* **Обязательные задания**
(a) Ответьте на вопросы по отрывку о Гоголе:
(i) Откуда Гоголь вернулся в Москву?
(ii) Кому адресовано письмо С. Т. Аксакова 1850 года?
(iii) Что Гоголь, по его словам Тургеневу, сделал бы со своей «Перепиской с друзьями», если бы сказанное можно было воротить назад?
(b) Подхватите, пожалуйста, отрывок о Гоголе и продолжите его после последнего предложения.

***** Выбранный отрывок

После неудачи с книгой «Выбранные места», вернувшись в Москву после поездки в Иерусалим, Гоголь продолжал работать над вторым томом «М. д.», но горькие мысли не покидали его. «Я так был раньше уверен, что я стал на верхушке своего развития и вижу здраво вещи», — признавался он в одном письме. В ответ Белинскому на его страстное обличение всяких неудачных фраз в «Выбранных местах» Гоголь писал: «Бог весть, может быть, в ваших словах есть часть правды...Душа моя изнемогла, все во мне потрясено». На Гоголя все больше находило, как он говорил «оцепенение», уныние и хандра, — но когда он писал, то оставался таким же несравненным мастером. Вот отрывок из письма С. Т. Аксакова сыну (1850 г.), когда прочитали у Аксаковых одну главу из 2-го тома: «Такого высокого искусства показывать в человеке пошлом высокую человеческую сторону — нигде нельзя найти. Так раскрывается духовная внутренность человека, что для всякого из нас, способного что-нибудь чувствовать, открывается собственная своя духовная внутренность. Теперь я убедился вполнечто Гоголь может выполнить свою задачу, о которой он так самонадеянно и дерзко, по-видимому, говорит в первом томе». Эти слова С. Т. Аксакова, человека большого художественного чутья, очень важны, как свидетельство того, что художественное дарование Гоголя вовсе не ослабело. Но психические страдания Гоголя продолжались — его мучило бессилие найти нужные, «настоящие» слова, чтобы сказать то, чем жила всецело его душа, он часто бывал сумрачен, нелюдим... Сестра Гоголя рассказывала, как «с болью в сердце она наблюдала печальное, осунувшееся лицо брата» (относится к 1851 г.). На Гоголя часто нападала грусть, какая-то нерешительность. Он даже сказал Тургеневу при встрече с ним (уже незадолго до смерти Гоголя): «Если бы можно было воротить назад сказанное, я бы уничтожил мою «Переписку с друзьями», я бы сжег ее».

**********
***** Исходные записи

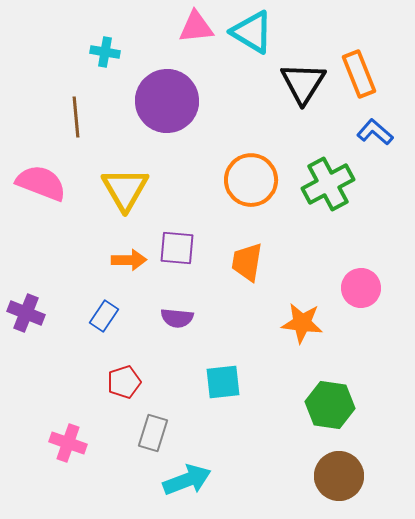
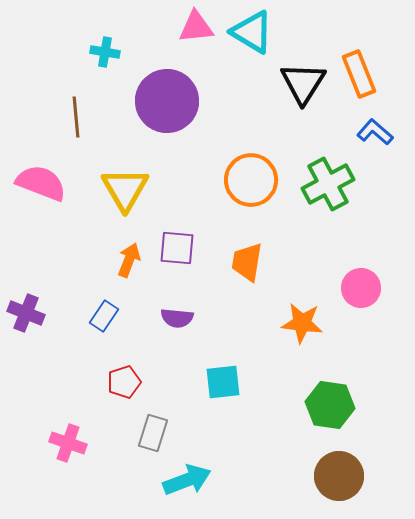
orange arrow: rotated 68 degrees counterclockwise
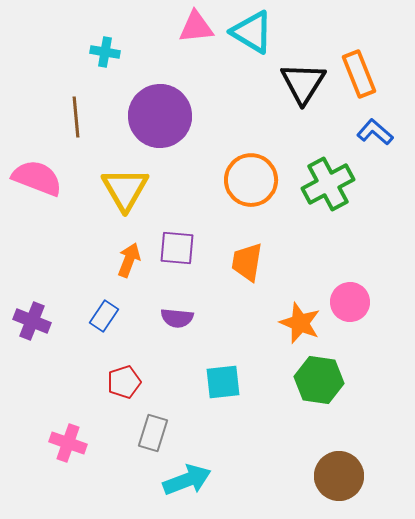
purple circle: moved 7 px left, 15 px down
pink semicircle: moved 4 px left, 5 px up
pink circle: moved 11 px left, 14 px down
purple cross: moved 6 px right, 8 px down
orange star: moved 2 px left; rotated 15 degrees clockwise
green hexagon: moved 11 px left, 25 px up
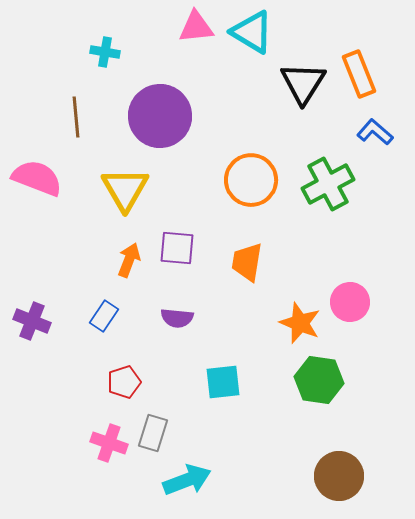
pink cross: moved 41 px right
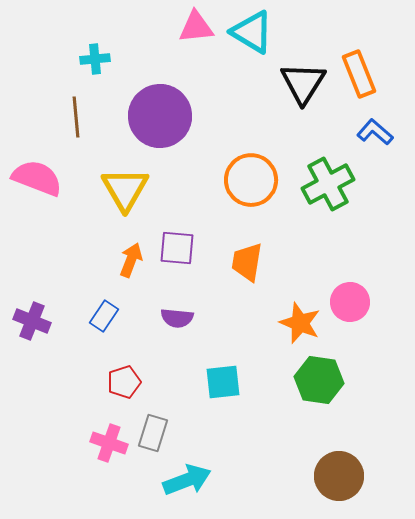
cyan cross: moved 10 px left, 7 px down; rotated 16 degrees counterclockwise
orange arrow: moved 2 px right
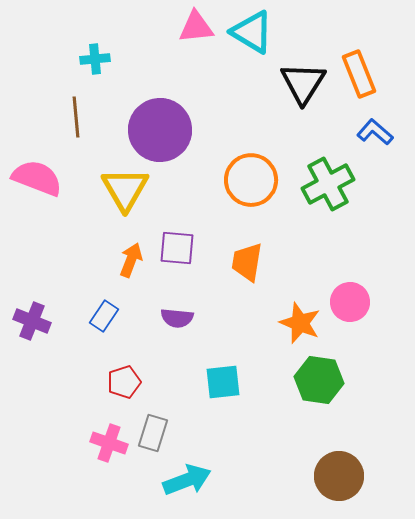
purple circle: moved 14 px down
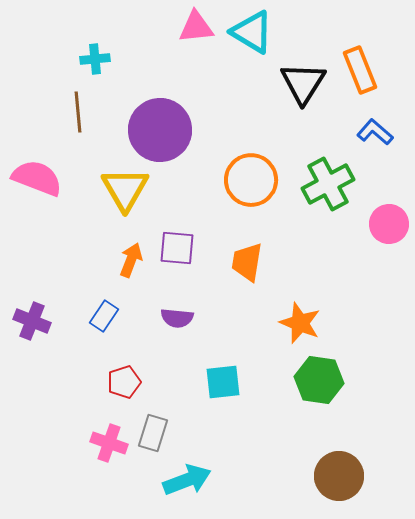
orange rectangle: moved 1 px right, 4 px up
brown line: moved 2 px right, 5 px up
pink circle: moved 39 px right, 78 px up
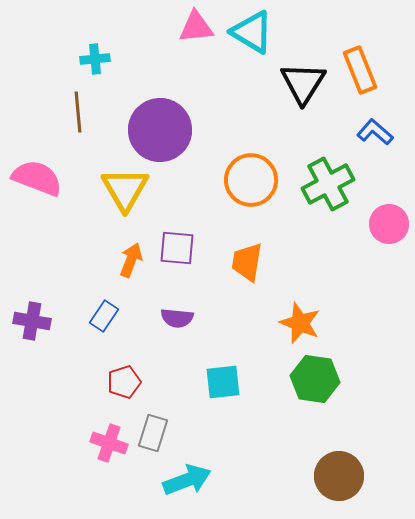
purple cross: rotated 12 degrees counterclockwise
green hexagon: moved 4 px left, 1 px up
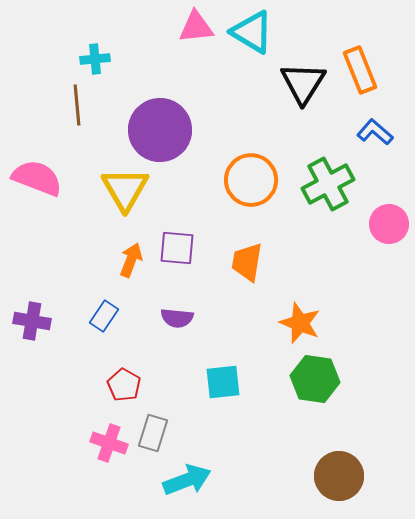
brown line: moved 1 px left, 7 px up
red pentagon: moved 3 px down; rotated 24 degrees counterclockwise
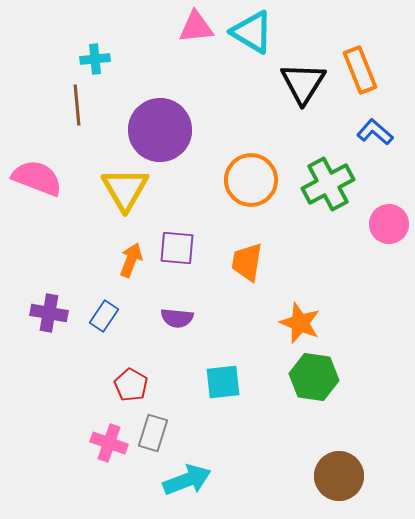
purple cross: moved 17 px right, 8 px up
green hexagon: moved 1 px left, 2 px up
red pentagon: moved 7 px right
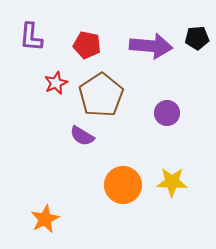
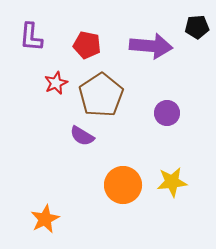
black pentagon: moved 11 px up
yellow star: rotated 8 degrees counterclockwise
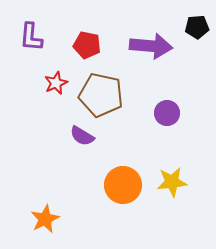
brown pentagon: rotated 27 degrees counterclockwise
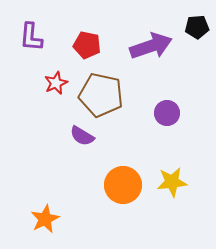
purple arrow: rotated 24 degrees counterclockwise
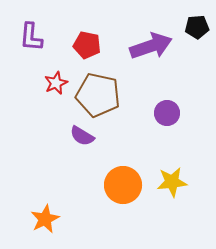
brown pentagon: moved 3 px left
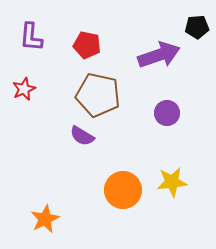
purple arrow: moved 8 px right, 9 px down
red star: moved 32 px left, 6 px down
orange circle: moved 5 px down
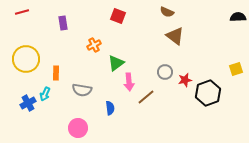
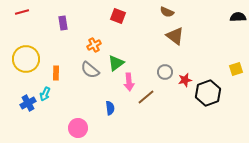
gray semicircle: moved 8 px right, 20 px up; rotated 30 degrees clockwise
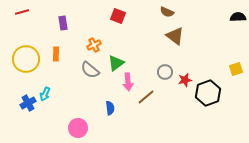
orange rectangle: moved 19 px up
pink arrow: moved 1 px left
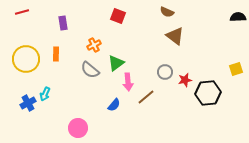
black hexagon: rotated 15 degrees clockwise
blue semicircle: moved 4 px right, 3 px up; rotated 48 degrees clockwise
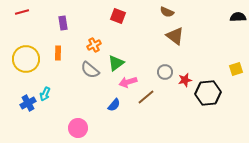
orange rectangle: moved 2 px right, 1 px up
pink arrow: rotated 78 degrees clockwise
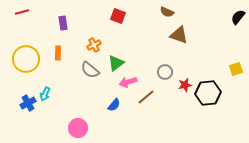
black semicircle: rotated 49 degrees counterclockwise
brown triangle: moved 4 px right, 1 px up; rotated 18 degrees counterclockwise
red star: moved 5 px down
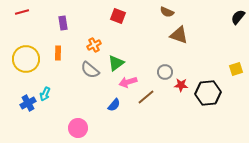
red star: moved 4 px left; rotated 16 degrees clockwise
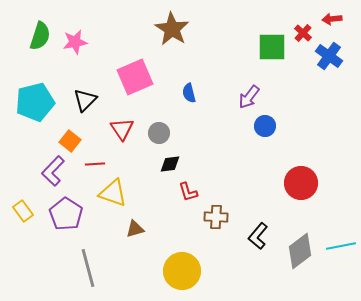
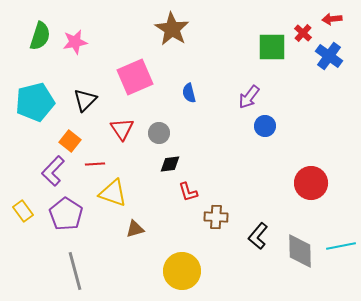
red circle: moved 10 px right
gray diamond: rotated 54 degrees counterclockwise
gray line: moved 13 px left, 3 px down
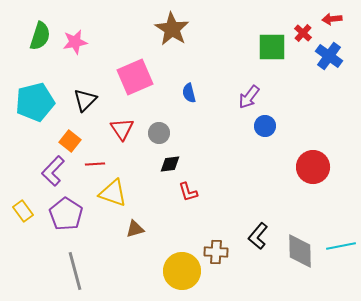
red circle: moved 2 px right, 16 px up
brown cross: moved 35 px down
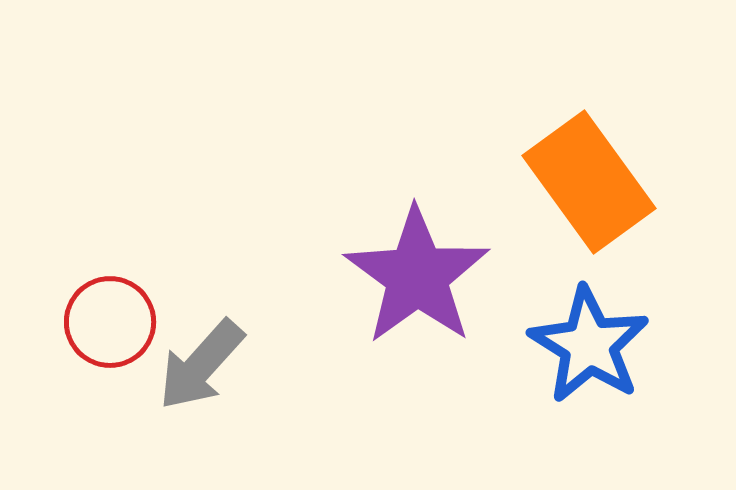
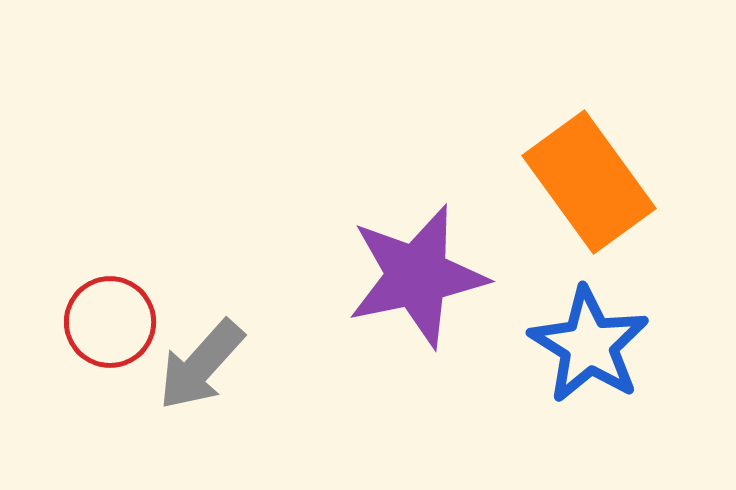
purple star: rotated 24 degrees clockwise
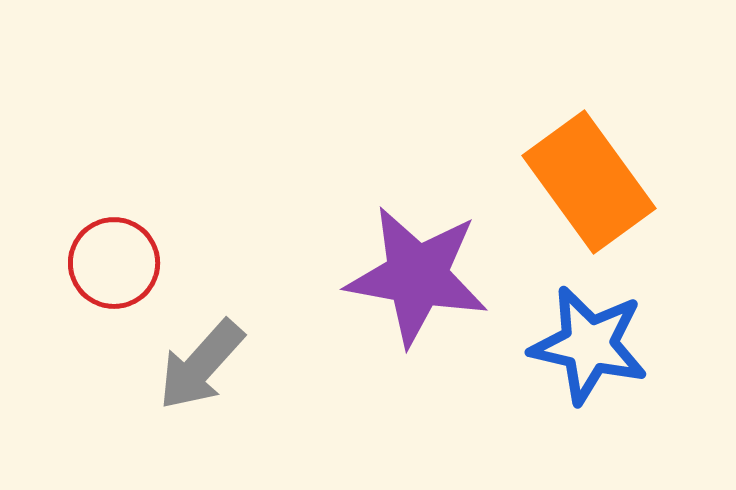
purple star: rotated 22 degrees clockwise
red circle: moved 4 px right, 59 px up
blue star: rotated 19 degrees counterclockwise
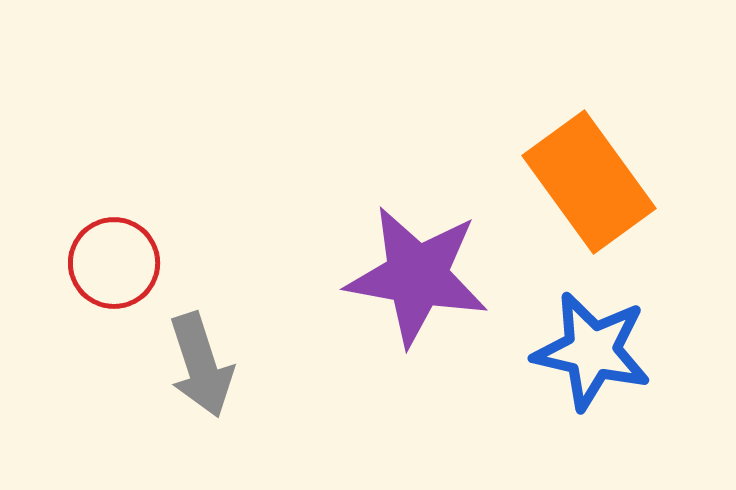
blue star: moved 3 px right, 6 px down
gray arrow: rotated 60 degrees counterclockwise
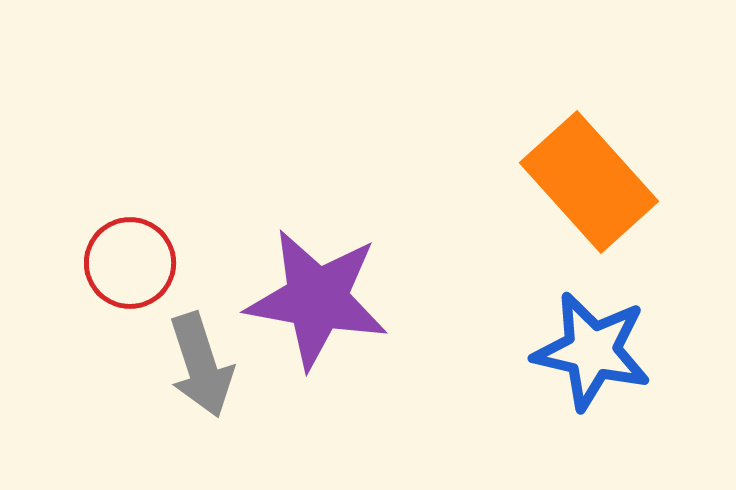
orange rectangle: rotated 6 degrees counterclockwise
red circle: moved 16 px right
purple star: moved 100 px left, 23 px down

**********

* **Ответы к упражнению**
(a)
(i) Из поездки в Иерусалим.
(ii) Своему сыну.
(iii) Уничтожил бы её, сжёг бы.

(b)
203

Гоголь был надломлен, он стал все более уединяться, в нем начала бродить мысль сжечь рукопись второго тома, — и однажды, чувствуя припадок одержимости этой мрачной идеей, Гоголь попросил гр. А. П. Толстого (у которого жил) взять рукопись и спрятать. Он будто бы даже сказал Толстому: «На меня находят часы, когда все хочется сжечь, но мне самому было бы жаль сделать это». Из ложной деликатности Толстой не согласился, — и в ту же ночь Гоголь сжег второй том. После этого Гоголь стал быстро слабеть, перестал есть и скоро скончался.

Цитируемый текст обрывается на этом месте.